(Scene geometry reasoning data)
———
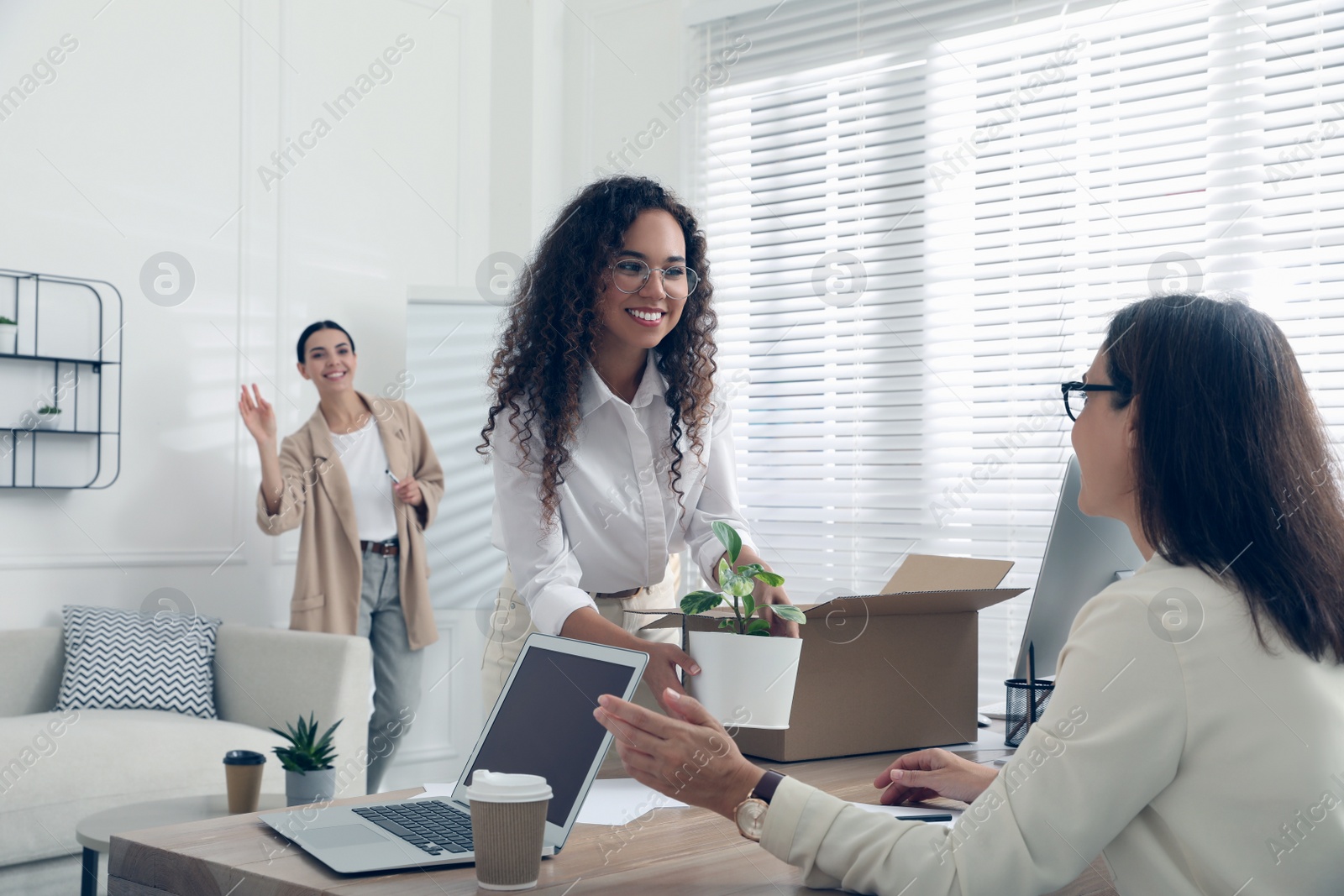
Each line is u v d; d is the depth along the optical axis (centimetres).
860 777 124
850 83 344
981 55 320
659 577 169
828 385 345
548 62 402
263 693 312
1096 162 298
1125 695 82
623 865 90
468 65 411
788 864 88
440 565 376
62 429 324
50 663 306
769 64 360
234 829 98
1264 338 91
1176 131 288
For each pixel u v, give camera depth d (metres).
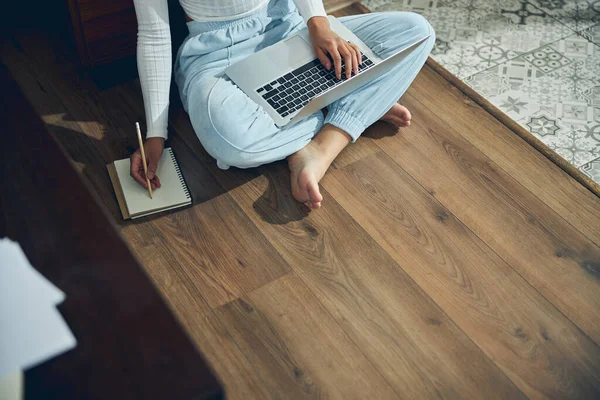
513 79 2.33
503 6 2.60
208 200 1.90
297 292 1.72
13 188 1.13
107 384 0.91
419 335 1.66
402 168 2.02
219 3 1.85
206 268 1.75
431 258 1.81
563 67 2.39
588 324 1.71
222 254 1.79
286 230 1.85
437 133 2.13
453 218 1.91
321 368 1.58
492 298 1.74
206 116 1.85
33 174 1.15
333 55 1.89
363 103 1.98
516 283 1.78
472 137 2.13
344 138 1.96
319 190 1.95
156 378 0.92
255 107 1.87
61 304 0.99
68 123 2.07
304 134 1.92
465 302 1.73
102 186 1.91
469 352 1.63
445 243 1.85
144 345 0.95
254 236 1.83
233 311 1.67
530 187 2.00
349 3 2.53
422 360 1.61
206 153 2.03
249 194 1.93
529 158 2.08
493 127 2.16
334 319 1.67
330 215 1.89
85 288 1.01
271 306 1.69
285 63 1.94
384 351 1.62
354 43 2.00
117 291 1.00
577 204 1.98
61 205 1.11
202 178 1.96
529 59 2.41
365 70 1.85
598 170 2.09
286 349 1.61
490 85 2.31
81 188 1.13
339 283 1.74
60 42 2.29
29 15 2.37
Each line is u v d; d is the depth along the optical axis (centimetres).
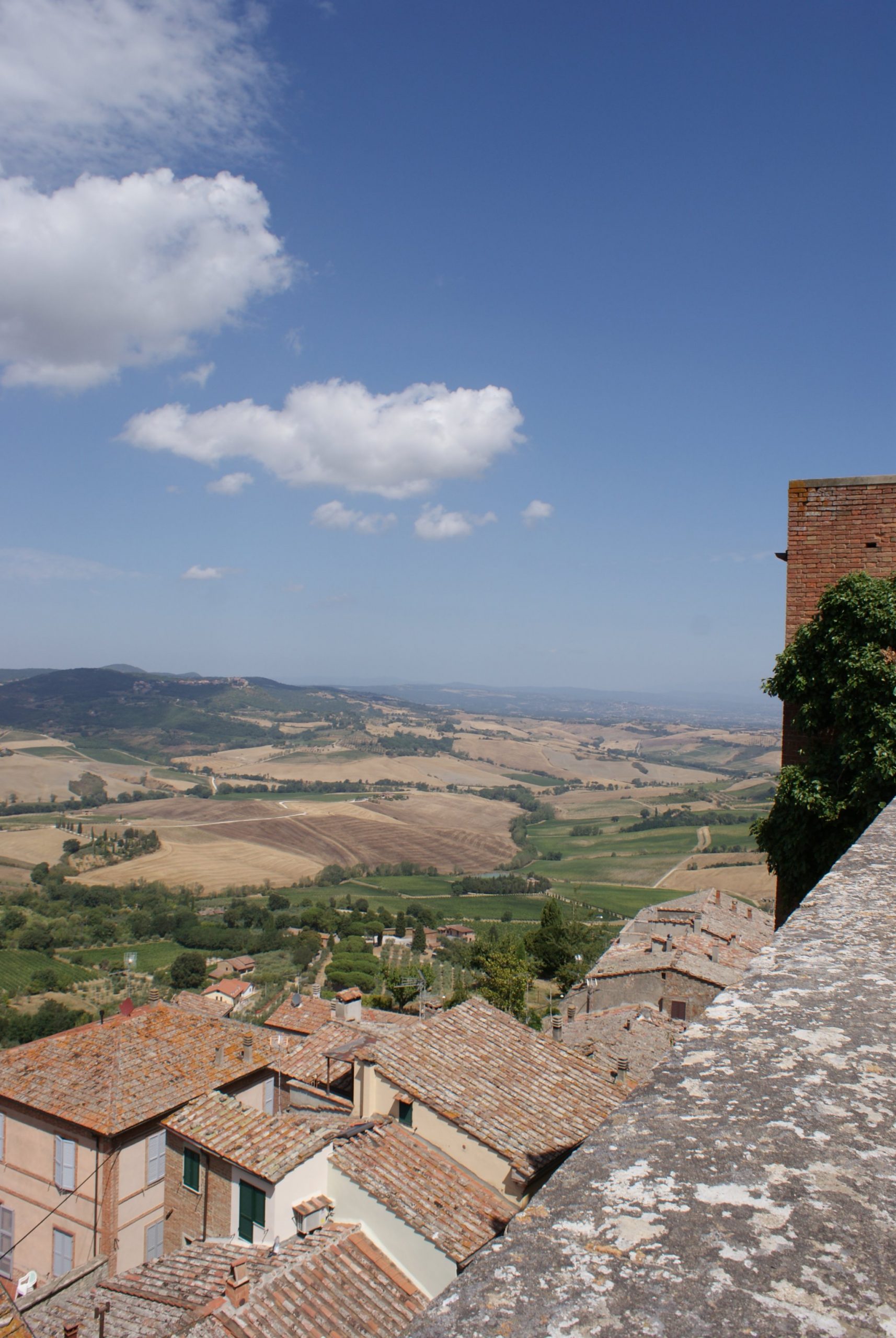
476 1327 148
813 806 1275
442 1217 1441
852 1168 194
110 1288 1526
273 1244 1590
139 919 11681
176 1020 2462
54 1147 2016
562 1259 169
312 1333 1240
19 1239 2048
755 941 4925
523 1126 1608
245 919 12181
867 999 307
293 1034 2894
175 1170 1914
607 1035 3195
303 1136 1712
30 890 13288
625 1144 215
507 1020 2030
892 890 479
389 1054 1819
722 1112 226
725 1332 140
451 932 11488
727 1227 174
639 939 4994
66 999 8719
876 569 1373
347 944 10500
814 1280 155
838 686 1279
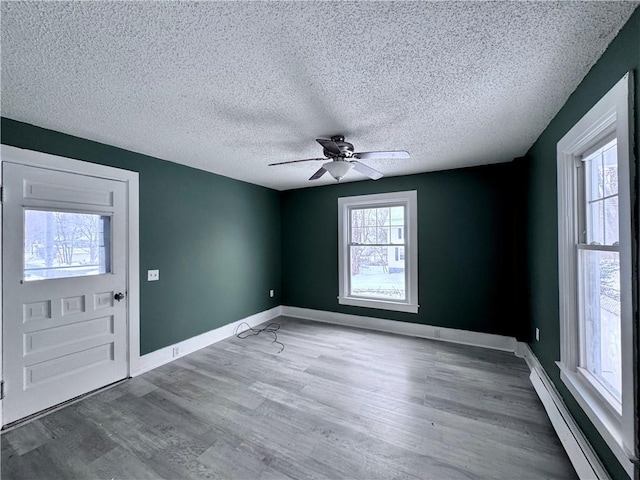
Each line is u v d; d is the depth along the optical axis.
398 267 4.01
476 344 3.44
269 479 1.52
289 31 1.18
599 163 1.61
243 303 4.12
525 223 2.99
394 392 2.37
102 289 2.52
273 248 4.76
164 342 3.03
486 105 1.86
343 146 2.24
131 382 2.58
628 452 1.09
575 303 1.77
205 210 3.55
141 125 2.15
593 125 1.42
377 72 1.49
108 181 2.58
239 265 4.06
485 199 3.40
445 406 2.16
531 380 2.44
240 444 1.77
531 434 1.84
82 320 2.38
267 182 4.25
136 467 1.60
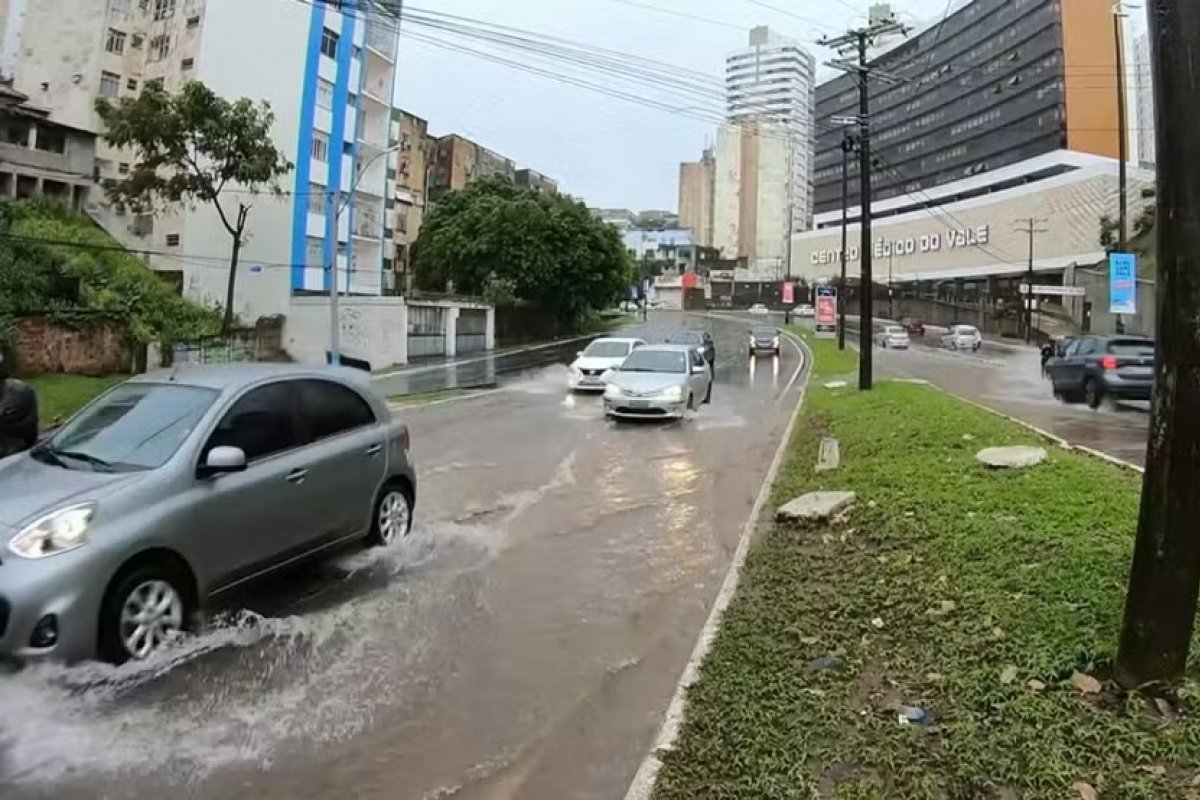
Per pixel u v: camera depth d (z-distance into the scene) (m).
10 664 4.43
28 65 49.06
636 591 6.69
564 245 60.78
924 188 99.44
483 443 14.62
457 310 49.38
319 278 48.38
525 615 6.11
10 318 27.17
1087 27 65.38
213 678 4.91
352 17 48.62
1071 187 75.88
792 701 4.45
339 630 5.71
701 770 3.80
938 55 53.66
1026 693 4.28
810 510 8.54
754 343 45.81
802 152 82.94
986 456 10.10
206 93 36.72
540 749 4.18
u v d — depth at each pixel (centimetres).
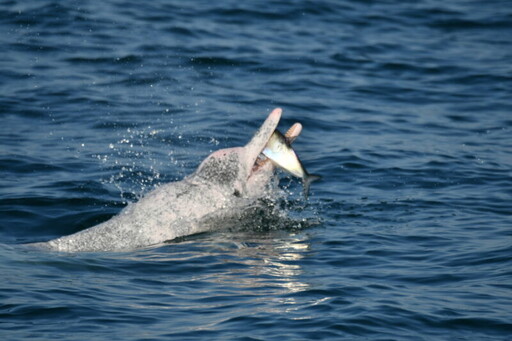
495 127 6259
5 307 3122
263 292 3369
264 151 4034
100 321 3041
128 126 5978
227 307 3203
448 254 3856
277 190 4462
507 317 3119
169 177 5119
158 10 8512
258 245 3981
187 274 3591
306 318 3091
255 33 8138
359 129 6109
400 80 7244
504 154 5659
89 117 6116
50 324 2997
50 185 4856
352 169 5284
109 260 3750
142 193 4831
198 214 4141
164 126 5994
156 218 4078
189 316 3116
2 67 6950
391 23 8662
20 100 6341
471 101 6838
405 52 7894
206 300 3281
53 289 3334
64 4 8438
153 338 2909
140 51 7444
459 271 3631
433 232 4194
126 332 2955
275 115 4150
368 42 8100
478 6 9206
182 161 5403
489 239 4062
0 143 5538
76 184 4884
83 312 3111
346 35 8262
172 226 4081
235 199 4212
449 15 8906
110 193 4788
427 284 3481
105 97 6488
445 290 3406
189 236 4094
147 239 4016
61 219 4403
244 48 7700
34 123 5981
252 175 4284
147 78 6912
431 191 4931
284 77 7119
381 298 3294
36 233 4247
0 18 8000
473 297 3322
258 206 4238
———
### Exercise description
What's needed is an exact copy of the lines above from the one with "860 777 124" through the one with "13 188 1.13", both included; the pictures stay out.

### Task answer
860 777 124
850 83 344
981 55 320
659 577 169
828 385 345
548 62 402
263 693 312
1096 162 298
1125 695 82
623 865 90
468 65 411
788 864 88
440 565 376
62 429 324
50 663 306
769 64 360
234 829 98
1264 338 91
1176 131 288
For each pixel u v, give camera depth d (metres).
513 79 2.33
503 6 2.60
208 200 1.90
297 292 1.72
13 188 1.13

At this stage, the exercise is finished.